## Begin Supplied passage

Let $f(x) = e^{2x}$ and let $g(x) = \frac{1}{\sqrt{x}}$ for $x \in \mathbb{R}^+$ . Find:

a) $f^{-1}$

To find the inverse, we set $x = e^{2y}$ and solve for $y$ :

Taking natural logarithm of both sides:

\log_e x = 2y

y = \frac{1}{2}\log_e x

Therefore, $f^{-1}(x) = \frac{1}{2}\log_e x$ , where $x \in \mathbb{R}^+$

b) $g^{-1}$

Set $x = \frac{1}{\sqrt{y}}$ and solve for $y$ :

\sqrt{y} = \frac{1}{x}

Squaring both sides:

y = \frac{1}{x^2}

Therefore, $g^{-1}(x) = \frac{1}{x^2}$ , where $x \in \mathbb{R}^+$

c) $f \circ g$

(f \circ g)(x) = f(g(x)) = f\left(\frac{1}{\sqrt{x}}\right) = e^{2 \cdot \frac{1}{\sqrt{x}}} = e^{\frac{2}{\sqrt{x}}}

Domain: $x \in \mathbb{R}^+$

d) $g \circ f$

(g \circ f)(x) = g(f(x)) = g(e^{2x}) = \frac{1}{\sqrt{e^{2x}}} = \frac{1}{e^x}

Domain: $x \in \mathbb{R}$

e) $(f \circ g)^{-1}$

To find this inverse, let $x = e^{\frac{2}{\sqrt{y}}}$

Taking natural logarithm:

\log_e x = \frac{2}{\sqrt{y}}

\sqrt{y} = \frac{2}{\log_e x}

Squaring both sides:

y = \left(\frac{2}{\log_e x}\right)^2

Therefore, $(f \circ g)^{-1}(x) = \left(\frac{2}{\log_e x}\right)^2$ , where $x \in (1, \infty)$

f) $(g \circ f)^{-1}$

Let $x = \frac{1}{e^y}$

Then:

e^y = \frac{1}{x}

Taking natural logarithm:

y = \log_e\left(\frac{1}{x}\right) = -\log_e x

Therefore, $(g \circ f)^{-1}(x) = -\log_e x$ , where $x \in \mathbb{R}^+$

Strictly increasing and strictly decreasing functions

Understanding whether a function is increasing or decreasing helps us determine if it has an inverse and understand the behaviour of that inverse.

## End Supplied passage
## Begin Exercise materials

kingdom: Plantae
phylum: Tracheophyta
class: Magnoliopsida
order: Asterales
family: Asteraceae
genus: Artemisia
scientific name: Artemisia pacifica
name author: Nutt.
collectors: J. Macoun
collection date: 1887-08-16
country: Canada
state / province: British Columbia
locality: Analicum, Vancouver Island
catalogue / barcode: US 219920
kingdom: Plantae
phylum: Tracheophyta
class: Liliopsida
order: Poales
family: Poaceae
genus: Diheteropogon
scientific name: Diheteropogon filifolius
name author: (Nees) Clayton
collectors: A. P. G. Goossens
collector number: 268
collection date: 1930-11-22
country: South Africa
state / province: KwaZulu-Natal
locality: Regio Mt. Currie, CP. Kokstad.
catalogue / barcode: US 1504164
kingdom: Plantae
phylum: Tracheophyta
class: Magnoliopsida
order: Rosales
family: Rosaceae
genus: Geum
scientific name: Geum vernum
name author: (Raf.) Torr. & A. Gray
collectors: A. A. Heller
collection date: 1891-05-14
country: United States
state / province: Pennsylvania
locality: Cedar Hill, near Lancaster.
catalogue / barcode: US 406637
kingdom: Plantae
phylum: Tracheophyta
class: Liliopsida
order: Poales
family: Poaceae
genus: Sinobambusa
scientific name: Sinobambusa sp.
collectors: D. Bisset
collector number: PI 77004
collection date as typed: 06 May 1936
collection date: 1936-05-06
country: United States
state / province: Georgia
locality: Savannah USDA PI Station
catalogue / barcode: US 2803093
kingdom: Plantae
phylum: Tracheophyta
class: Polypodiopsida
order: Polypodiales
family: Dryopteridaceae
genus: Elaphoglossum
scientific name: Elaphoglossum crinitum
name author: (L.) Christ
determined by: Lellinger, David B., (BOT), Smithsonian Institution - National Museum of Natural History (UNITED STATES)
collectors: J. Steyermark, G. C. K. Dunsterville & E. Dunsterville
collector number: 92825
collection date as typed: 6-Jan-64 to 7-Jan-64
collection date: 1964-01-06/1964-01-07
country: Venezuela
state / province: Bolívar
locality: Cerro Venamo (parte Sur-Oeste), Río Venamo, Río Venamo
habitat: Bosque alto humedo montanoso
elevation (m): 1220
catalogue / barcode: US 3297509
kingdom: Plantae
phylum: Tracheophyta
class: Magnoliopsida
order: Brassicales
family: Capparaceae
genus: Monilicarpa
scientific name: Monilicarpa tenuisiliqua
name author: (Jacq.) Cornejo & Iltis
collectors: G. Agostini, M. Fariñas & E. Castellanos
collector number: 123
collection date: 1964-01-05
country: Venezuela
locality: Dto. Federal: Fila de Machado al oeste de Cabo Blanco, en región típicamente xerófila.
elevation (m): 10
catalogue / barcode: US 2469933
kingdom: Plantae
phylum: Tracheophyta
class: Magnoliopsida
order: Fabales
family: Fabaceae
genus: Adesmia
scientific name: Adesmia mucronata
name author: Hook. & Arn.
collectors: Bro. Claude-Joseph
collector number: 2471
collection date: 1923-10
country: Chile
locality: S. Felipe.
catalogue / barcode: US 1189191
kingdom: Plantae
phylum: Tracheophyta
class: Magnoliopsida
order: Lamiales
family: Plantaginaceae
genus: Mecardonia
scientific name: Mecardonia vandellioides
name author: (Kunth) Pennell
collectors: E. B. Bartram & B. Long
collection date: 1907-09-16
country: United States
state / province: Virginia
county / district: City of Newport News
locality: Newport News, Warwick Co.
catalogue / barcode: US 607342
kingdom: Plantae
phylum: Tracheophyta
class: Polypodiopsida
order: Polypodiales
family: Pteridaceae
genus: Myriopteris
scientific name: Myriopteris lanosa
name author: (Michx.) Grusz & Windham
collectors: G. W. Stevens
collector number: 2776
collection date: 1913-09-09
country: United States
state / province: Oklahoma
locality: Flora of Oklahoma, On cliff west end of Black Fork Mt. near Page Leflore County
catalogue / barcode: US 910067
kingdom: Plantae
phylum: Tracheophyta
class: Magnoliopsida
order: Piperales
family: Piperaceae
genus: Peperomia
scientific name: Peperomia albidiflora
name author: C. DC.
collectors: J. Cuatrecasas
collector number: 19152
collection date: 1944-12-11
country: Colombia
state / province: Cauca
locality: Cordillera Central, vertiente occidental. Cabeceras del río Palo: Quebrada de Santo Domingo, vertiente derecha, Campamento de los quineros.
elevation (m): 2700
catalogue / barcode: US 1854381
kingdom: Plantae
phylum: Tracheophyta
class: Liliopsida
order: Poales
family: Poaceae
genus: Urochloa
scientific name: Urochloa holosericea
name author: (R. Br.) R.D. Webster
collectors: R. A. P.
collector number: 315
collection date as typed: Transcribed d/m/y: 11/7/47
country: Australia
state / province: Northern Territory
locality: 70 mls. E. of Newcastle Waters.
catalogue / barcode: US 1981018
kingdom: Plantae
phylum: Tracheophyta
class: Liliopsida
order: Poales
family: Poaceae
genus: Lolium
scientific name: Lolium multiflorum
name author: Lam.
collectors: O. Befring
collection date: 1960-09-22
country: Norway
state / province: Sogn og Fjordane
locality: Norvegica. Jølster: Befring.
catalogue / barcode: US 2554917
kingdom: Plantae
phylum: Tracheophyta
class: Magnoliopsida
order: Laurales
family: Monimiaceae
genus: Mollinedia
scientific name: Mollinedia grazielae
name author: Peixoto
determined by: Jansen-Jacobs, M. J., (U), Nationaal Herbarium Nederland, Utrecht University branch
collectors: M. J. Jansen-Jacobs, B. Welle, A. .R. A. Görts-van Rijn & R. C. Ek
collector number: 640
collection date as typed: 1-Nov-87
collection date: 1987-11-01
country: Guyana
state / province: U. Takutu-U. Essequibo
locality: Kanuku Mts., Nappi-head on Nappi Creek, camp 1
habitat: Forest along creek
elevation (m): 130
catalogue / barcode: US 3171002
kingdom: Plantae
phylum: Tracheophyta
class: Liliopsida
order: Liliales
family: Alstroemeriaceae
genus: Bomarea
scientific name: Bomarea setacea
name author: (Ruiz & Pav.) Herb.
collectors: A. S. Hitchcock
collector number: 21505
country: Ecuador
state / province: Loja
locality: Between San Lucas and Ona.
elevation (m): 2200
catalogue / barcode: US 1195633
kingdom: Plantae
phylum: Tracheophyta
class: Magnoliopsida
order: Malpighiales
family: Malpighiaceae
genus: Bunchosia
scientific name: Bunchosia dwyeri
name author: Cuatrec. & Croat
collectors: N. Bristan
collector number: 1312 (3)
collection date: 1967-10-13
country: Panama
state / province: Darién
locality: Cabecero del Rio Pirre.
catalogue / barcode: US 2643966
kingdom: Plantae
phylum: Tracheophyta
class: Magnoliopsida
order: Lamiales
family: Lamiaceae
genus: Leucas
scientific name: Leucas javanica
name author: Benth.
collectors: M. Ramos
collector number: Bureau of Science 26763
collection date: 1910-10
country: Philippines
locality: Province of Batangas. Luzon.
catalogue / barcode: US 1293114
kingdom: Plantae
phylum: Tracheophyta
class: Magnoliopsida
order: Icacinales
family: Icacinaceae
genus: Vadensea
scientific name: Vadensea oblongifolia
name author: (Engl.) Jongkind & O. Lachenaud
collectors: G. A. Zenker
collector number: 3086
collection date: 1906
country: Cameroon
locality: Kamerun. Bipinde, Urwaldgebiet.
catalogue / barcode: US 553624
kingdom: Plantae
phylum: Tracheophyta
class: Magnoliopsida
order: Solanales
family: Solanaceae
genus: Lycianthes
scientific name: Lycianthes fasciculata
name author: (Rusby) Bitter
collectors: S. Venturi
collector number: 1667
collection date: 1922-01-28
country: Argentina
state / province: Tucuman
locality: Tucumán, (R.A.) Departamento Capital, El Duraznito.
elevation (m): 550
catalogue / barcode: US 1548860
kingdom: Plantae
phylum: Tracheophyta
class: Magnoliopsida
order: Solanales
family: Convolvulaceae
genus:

## End Exercise materials

Work to do
A. Give the lines of the listing as a numbered list with blank lines omitted, from the start of the listing up to and including the line containing "collection date: 1936-05-06".
B. Take the text on inverse and composite functions further, beginning after its last sentence.

Expected answers
A.
1. kingdom: Plantae
2. phylum: Tracheophyta
3. class: Magnoliopsida
4. order: Asterales
5. family: Asteraceae
6. genus: Artemisia
7. scientific name: Artemisia pacifica
8. name author: Nutt.
9. collectors: J. Macoun
10. collection date: 1887-08-16
11. country: Canada
12. state / province: British Columbia
13. locality: Analicum, Vancouver Island
14. catalogue / barcode: US 219920
15. kingdom: Plantae
16. phylum: Tracheophyta
17. class: Liliopsida
18. order: Poales
19. family: Poaceae
20. genus: Diheteropogon
21. scientific name: Diheteropogon filifolius
22. name author: (Nees) Clayton
23. collectors: A. P. G. Goossens
24. collector number: 268
25. collection date: 1930-11-22
26. country: South Africa
27. state / province: KwaZulu-Natal
28. locality: Regio Mt. Currie, CP. Kokstad.
29. catalogue / barcode: US 1504164
30. kingdom: Plantae
31. phylum: Tracheophyta
32. class: Magnoliopsida
33. order: Rosales
34. family: Rosaceae
35. genus: Geum
36. scientific name: Geum vernum
37. name author: (Raf.) Torr. & A. Gray
38. collectors: A. A. Heller
39. collection date: 1891-05-14
40. country: United States
41. state / province: Pennsylvania
42. locality: Cedar Hill, near Lancaster.
43. catalogue / barcode: US 406637
44. kingdom: Plantae
45. phylum: Tracheophyta
46. class: Liliopsida
47. order: Poales
48. family: Poaceae
49. genus: Sinobambusa
50. scientific name: Sinobambusa sp.
51. collectors: D. Bisset
52. collector number: PI 77004
53. collection date as typed: 06 May 1936
54. collection date: 1936-05-06

B.
Definitions

A function $f$ is strictly increasing if whenever $a > b$ , we have $f(a) > f(b)$ , for all $a, b \in \text{dom } f$ .

In other words, larger inputs always produce larger outputs. The function consistently goes up as we move from left to right.

A function $f$ is strictly decreasing if whenever $a > b$ , we have $f(a) < f(b)$ , for all $a, b \in \text{dom } f$ .

In other words, larger inputs always produce smaller outputs. The function consistently goes down as we move from left to right.

Relationship to one-to-one functions

Both strictly increasing and strictly decreasing functions are always one-to-one. This means they always have inverse functions.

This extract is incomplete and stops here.